How do I check that?


----------



## grishkathefool

I remember it... that was back when MTV and VH1 played videos.

Sorry to hijack.

Plug something into it. A thumbdrive maybe?


----------



## DuckieHo

Quote:


> Originally Posted by *Lutsk92;13661286*
> How do I check that?


...plug a USB device into the USB port.....

Just make sure the USB device you use is NOT the Razer keyboard.....


----------



## grishkathefool

Quote:


> Originally Posted by *DuckieHo;13661312*
> ...plug a USB device into the USB port.....
> 
> Just make sure the USB device you use is NOT the Razer keyboard.....


I just spit/snotted on my keyboard, Duckie!

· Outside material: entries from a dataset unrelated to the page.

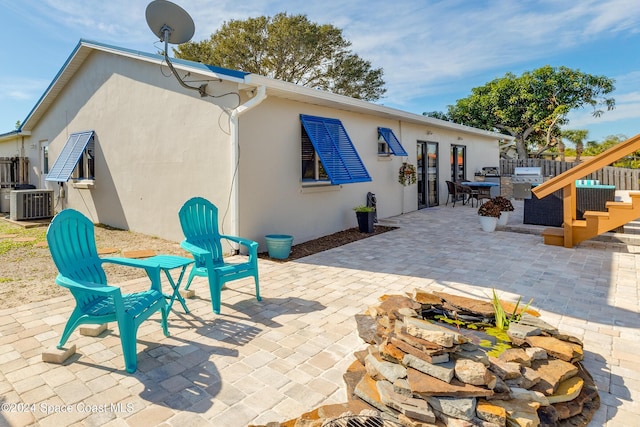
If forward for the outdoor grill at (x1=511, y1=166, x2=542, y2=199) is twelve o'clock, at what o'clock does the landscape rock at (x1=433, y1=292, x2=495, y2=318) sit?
The landscape rock is roughly at 12 o'clock from the outdoor grill.

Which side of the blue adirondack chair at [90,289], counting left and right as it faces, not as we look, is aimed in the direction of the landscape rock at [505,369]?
front

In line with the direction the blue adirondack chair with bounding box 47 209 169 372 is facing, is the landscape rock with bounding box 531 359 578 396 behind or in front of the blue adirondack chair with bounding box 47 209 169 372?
in front

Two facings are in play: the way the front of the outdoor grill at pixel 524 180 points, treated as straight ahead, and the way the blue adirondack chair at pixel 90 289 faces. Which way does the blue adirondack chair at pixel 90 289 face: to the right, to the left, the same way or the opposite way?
to the left

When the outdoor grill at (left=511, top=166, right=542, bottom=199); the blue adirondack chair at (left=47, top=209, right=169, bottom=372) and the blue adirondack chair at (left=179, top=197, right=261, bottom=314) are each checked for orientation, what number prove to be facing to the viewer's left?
0

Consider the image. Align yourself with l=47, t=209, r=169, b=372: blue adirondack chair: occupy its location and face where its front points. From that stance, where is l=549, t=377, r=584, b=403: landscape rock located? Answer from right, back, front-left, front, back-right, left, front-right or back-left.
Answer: front

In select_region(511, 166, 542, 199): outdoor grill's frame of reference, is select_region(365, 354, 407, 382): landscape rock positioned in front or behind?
in front

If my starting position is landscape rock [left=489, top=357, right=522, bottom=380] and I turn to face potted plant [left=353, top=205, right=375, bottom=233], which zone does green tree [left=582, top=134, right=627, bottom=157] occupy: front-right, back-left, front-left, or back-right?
front-right

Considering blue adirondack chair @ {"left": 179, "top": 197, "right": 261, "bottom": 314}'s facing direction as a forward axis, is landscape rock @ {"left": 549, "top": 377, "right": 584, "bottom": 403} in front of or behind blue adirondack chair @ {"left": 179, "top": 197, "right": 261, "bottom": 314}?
in front

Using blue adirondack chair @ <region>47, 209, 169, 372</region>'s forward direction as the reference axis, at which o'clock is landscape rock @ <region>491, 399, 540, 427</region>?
The landscape rock is roughly at 12 o'clock from the blue adirondack chair.

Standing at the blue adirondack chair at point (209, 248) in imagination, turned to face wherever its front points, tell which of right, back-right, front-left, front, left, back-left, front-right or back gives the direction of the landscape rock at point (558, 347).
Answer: front

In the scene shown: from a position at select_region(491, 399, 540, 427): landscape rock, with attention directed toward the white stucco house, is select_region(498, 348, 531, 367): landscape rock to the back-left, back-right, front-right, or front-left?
front-right

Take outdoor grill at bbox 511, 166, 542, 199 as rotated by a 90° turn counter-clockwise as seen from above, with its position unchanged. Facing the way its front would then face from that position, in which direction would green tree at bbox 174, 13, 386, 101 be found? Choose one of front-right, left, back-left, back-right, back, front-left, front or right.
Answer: back

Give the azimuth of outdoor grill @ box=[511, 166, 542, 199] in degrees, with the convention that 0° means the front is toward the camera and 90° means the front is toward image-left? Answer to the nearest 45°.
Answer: approximately 0°

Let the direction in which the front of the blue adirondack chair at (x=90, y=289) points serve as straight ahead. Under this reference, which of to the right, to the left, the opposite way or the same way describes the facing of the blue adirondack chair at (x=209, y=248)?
the same way

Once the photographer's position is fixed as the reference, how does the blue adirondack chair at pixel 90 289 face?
facing the viewer and to the right of the viewer
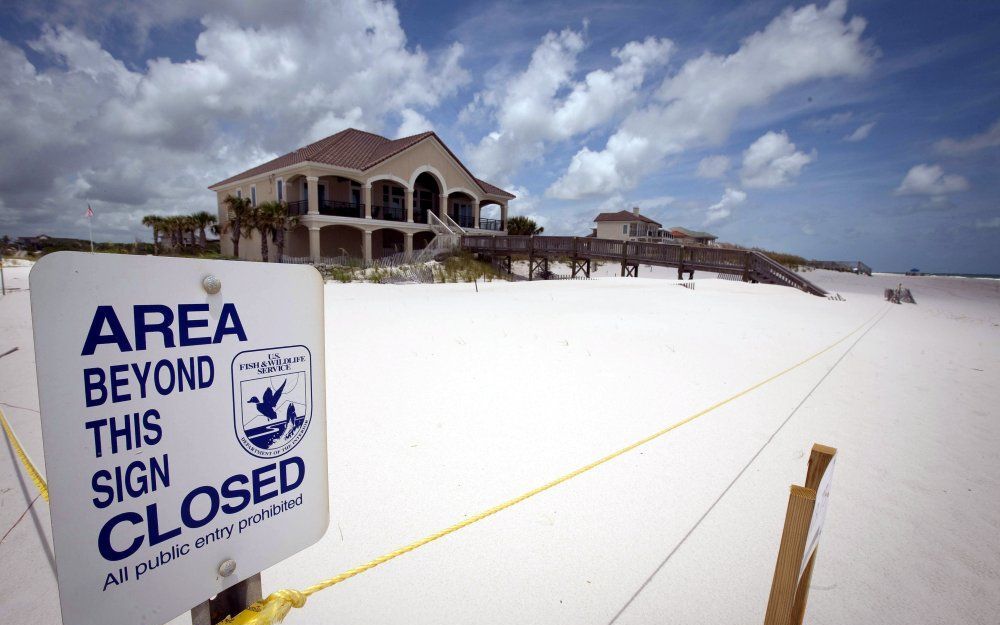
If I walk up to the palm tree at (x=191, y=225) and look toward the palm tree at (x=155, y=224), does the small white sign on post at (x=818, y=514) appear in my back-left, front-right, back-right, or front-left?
back-left

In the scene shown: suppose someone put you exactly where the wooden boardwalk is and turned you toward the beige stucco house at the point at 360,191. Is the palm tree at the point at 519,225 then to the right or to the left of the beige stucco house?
right

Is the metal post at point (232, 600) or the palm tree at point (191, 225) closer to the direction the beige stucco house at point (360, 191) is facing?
the metal post

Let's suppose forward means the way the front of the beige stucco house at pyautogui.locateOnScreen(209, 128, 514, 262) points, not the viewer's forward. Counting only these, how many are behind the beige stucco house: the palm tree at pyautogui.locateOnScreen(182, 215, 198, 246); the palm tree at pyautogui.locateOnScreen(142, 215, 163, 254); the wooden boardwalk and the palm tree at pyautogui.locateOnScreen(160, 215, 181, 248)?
3

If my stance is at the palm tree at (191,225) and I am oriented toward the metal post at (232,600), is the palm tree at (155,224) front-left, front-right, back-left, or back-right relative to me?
back-right

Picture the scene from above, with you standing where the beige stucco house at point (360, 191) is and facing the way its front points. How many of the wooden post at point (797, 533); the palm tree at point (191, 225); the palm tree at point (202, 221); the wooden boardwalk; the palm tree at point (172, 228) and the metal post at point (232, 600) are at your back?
3

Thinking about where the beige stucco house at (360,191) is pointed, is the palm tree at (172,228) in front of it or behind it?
behind

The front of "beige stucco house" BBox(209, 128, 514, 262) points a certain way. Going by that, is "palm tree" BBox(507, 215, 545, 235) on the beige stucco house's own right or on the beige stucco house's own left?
on the beige stucco house's own left

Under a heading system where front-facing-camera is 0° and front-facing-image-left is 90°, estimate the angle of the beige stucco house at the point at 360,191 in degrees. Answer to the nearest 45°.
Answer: approximately 315°

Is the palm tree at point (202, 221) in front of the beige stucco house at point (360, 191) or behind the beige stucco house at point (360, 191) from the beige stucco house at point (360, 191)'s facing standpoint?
behind

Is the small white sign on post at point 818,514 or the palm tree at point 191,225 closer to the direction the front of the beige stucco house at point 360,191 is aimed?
the small white sign on post

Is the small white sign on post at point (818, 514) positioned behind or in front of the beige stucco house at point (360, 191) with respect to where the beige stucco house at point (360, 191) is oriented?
in front

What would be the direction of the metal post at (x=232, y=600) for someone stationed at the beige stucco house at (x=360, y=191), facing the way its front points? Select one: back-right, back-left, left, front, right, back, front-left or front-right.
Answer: front-right

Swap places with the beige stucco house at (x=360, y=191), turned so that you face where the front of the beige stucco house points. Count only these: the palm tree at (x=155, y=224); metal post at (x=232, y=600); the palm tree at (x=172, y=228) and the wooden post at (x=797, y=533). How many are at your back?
2

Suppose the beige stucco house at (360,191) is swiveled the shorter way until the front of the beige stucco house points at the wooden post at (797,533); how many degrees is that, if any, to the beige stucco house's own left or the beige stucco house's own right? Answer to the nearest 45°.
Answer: approximately 45° to the beige stucco house's own right

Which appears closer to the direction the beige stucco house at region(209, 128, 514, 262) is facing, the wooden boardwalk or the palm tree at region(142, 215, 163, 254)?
the wooden boardwalk

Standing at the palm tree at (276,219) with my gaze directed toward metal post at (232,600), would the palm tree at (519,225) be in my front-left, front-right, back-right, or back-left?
back-left
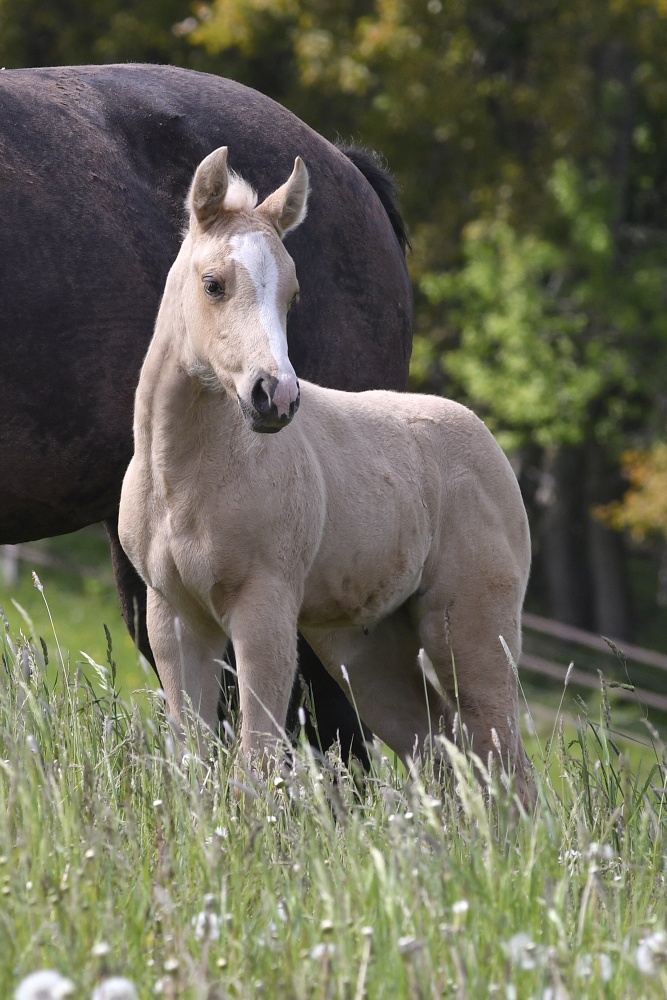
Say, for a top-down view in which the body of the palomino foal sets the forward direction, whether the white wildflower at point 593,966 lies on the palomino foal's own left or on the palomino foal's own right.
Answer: on the palomino foal's own left

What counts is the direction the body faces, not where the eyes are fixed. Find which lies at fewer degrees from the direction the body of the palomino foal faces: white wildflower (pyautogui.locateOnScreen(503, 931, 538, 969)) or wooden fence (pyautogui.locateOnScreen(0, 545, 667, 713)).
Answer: the white wildflower

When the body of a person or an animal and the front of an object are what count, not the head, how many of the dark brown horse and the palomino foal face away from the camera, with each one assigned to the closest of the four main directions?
0

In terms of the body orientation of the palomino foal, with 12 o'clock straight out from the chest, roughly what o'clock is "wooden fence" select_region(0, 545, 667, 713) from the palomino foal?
The wooden fence is roughly at 5 o'clock from the palomino foal.

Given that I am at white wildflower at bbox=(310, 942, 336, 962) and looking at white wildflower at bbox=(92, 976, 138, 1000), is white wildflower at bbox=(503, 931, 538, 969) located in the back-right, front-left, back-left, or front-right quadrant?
back-left

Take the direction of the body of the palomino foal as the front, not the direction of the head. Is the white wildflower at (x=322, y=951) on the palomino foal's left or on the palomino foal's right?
on the palomino foal's left

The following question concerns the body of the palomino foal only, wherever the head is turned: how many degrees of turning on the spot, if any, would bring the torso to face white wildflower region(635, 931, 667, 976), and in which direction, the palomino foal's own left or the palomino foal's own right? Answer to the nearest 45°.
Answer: approximately 90° to the palomino foal's own left

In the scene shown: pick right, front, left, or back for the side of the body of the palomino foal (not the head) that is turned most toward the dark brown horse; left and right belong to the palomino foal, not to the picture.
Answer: right
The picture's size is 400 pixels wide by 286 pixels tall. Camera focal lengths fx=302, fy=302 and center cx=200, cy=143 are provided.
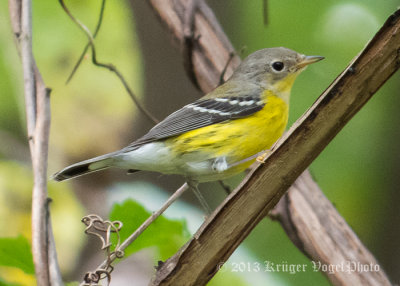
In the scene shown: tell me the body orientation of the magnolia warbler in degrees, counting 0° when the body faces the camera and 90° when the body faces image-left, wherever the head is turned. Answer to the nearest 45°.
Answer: approximately 270°
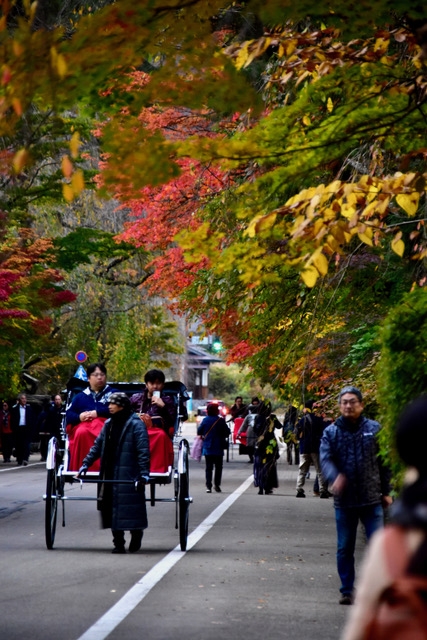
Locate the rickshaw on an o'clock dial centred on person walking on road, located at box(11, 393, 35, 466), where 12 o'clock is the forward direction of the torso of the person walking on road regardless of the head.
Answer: The rickshaw is roughly at 12 o'clock from the person walking on road.

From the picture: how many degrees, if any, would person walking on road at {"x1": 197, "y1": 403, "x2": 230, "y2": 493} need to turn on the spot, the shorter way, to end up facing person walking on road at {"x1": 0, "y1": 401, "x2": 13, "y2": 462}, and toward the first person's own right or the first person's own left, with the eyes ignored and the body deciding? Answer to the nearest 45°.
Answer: approximately 45° to the first person's own left

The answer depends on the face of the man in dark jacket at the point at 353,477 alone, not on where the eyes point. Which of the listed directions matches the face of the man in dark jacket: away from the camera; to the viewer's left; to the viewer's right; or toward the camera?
toward the camera

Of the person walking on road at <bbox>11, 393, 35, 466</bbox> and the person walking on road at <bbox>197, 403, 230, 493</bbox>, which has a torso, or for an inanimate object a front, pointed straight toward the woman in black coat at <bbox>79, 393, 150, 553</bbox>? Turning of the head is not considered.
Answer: the person walking on road at <bbox>11, 393, 35, 466</bbox>

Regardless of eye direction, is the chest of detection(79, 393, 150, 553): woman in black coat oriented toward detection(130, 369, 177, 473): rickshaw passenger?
no

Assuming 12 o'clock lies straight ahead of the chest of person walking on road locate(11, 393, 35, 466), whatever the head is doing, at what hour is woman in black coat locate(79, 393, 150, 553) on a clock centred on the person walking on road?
The woman in black coat is roughly at 12 o'clock from the person walking on road.

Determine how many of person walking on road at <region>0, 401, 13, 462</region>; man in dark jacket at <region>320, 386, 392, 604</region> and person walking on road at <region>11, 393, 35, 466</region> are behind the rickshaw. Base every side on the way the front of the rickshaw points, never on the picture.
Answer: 2

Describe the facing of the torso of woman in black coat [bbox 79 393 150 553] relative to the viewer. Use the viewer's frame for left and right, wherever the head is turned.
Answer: facing the viewer and to the left of the viewer

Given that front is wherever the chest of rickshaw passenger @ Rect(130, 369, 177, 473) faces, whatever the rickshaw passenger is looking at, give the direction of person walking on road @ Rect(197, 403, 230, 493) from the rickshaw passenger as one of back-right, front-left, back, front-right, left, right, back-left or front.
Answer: back

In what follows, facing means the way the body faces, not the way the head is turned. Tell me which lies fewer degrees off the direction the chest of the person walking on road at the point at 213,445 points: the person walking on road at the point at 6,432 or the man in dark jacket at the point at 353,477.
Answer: the person walking on road

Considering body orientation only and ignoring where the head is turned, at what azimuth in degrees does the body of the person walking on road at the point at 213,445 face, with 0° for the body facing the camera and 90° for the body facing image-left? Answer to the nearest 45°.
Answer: approximately 180°

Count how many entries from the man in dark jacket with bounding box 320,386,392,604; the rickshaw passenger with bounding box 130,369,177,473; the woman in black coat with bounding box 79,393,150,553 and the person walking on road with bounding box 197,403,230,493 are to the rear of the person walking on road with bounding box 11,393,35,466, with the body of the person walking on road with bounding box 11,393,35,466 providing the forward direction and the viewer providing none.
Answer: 0

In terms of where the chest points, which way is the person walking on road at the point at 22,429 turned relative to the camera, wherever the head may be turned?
toward the camera

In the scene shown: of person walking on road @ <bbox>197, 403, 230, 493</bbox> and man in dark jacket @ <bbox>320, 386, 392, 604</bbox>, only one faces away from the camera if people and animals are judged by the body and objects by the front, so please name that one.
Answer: the person walking on road

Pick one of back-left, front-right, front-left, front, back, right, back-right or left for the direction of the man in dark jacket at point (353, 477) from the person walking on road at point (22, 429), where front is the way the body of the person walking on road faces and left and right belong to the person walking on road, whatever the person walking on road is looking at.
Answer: front

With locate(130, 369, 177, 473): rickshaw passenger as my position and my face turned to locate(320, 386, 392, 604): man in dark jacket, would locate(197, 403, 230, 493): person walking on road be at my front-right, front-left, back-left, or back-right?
back-left

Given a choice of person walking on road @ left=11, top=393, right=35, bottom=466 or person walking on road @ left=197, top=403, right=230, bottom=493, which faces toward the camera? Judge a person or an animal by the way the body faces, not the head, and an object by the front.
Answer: person walking on road @ left=11, top=393, right=35, bottom=466

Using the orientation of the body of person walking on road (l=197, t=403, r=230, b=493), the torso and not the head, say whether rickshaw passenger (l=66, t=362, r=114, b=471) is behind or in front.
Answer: behind

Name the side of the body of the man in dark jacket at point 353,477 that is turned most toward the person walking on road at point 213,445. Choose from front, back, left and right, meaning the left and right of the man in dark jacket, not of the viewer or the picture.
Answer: back
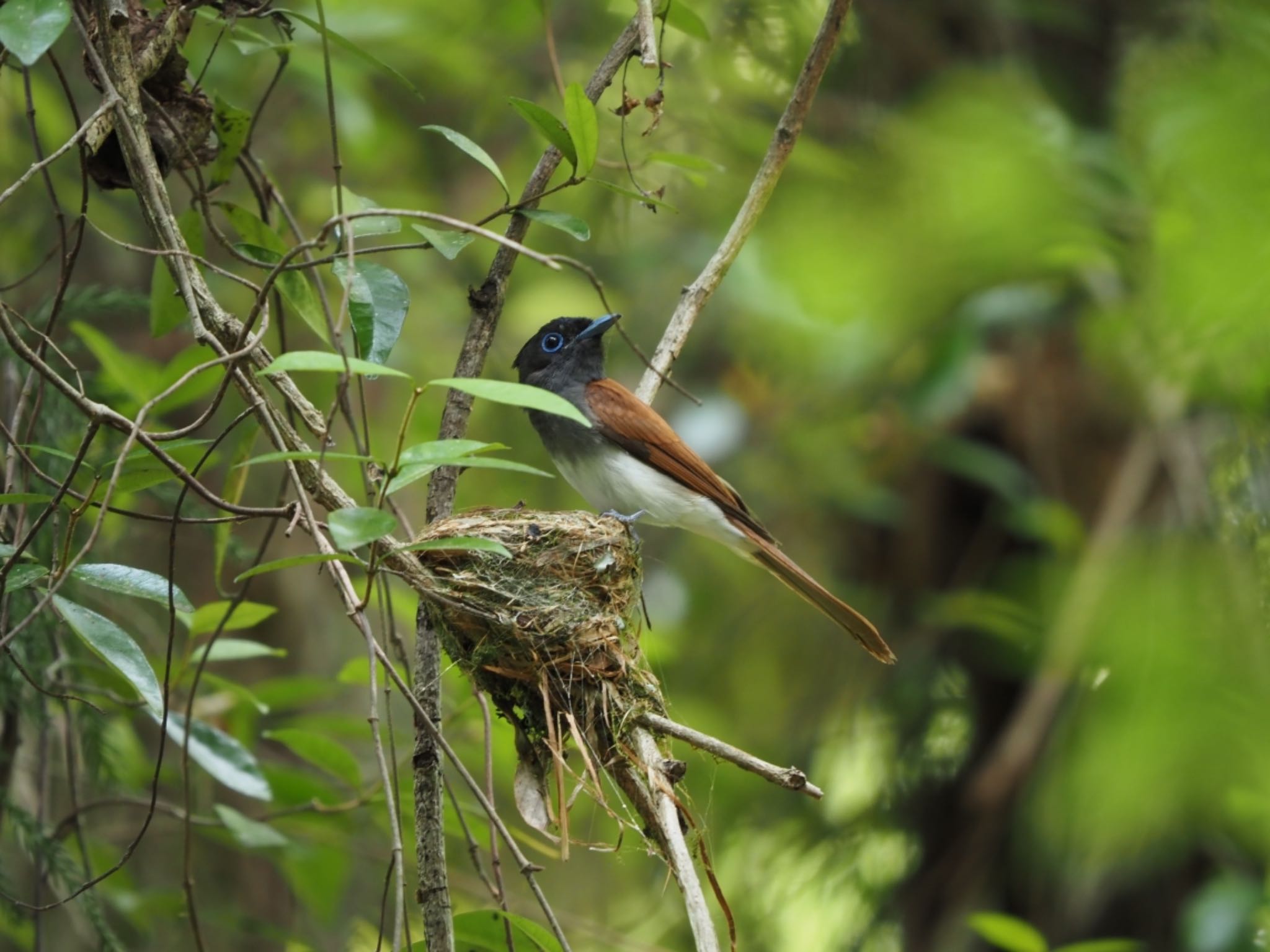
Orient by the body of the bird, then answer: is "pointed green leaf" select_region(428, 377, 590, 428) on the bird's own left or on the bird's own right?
on the bird's own left

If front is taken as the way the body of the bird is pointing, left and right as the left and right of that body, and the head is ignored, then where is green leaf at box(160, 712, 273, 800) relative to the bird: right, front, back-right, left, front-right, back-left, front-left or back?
front-left

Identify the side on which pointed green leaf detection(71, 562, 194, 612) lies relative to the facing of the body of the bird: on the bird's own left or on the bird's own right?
on the bird's own right

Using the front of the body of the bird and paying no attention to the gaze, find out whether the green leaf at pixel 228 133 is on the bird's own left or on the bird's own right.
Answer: on the bird's own right

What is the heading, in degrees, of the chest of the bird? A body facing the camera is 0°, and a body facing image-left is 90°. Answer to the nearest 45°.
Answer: approximately 90°
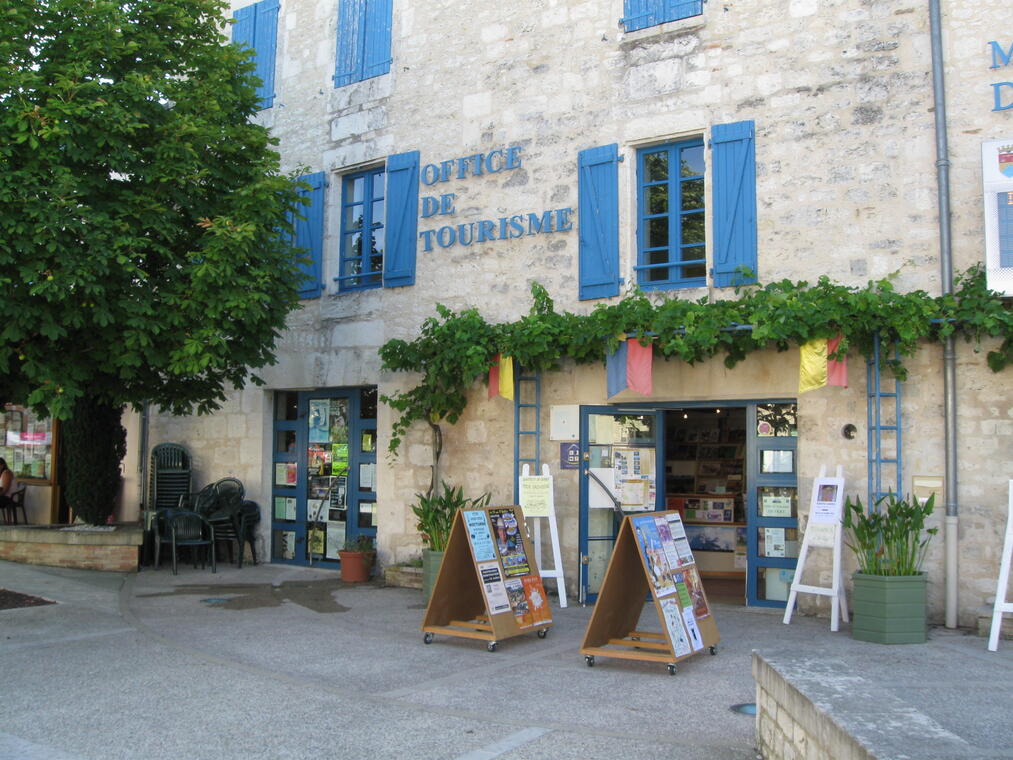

Thanks!


----------



## thisischuck01

Quote:


> Originally Posted by *DuckieHo;13661312*
> ...plug a USB device into the USB port.....
> 
> Just make sure the USB device you use is NOT the Razer keyboard.....


----------



## Lutsk92

Ohh, I didnt understand that the keyboard itself had a USB port, lmao
kk now i get the point of this second usb wire.
Thx


----------



## ripster

Plug a 3.5 external drive into it!


----------



## h0thead132

one USB wire is for the Keyboard the other is a dedicated extension for the USB on the right side of the keyboard, if you actually read your manual it tells you that, i know mine did, lol

Not Trying to be mean or anything


----------



## ripster

The USB port is reportedly very noisy.

Both interfering with the audio and RF frequencies.

User post.
Quote:


> small update: the USB port on the black widow ultimate has some issues.
> 
> when testing with a bluetooth adaptor, there is large amounts of interference, making it unusable even at extremely close range. same adaptor on a regular extension lead or to a port on the front of the case doesnt exhibit the same issue.


Tom's HW review
Quote:


> However, it seems like the keyboard can cause some very light static through your headphones on occasion. It's only noticeable if no sound (music, gameplay) is present, so it's a minor hassle at worst.


I'm not big on Swiss Army Knife keyboards for these reasons. I just like them to output characters. Old Skool like SNAP!


----------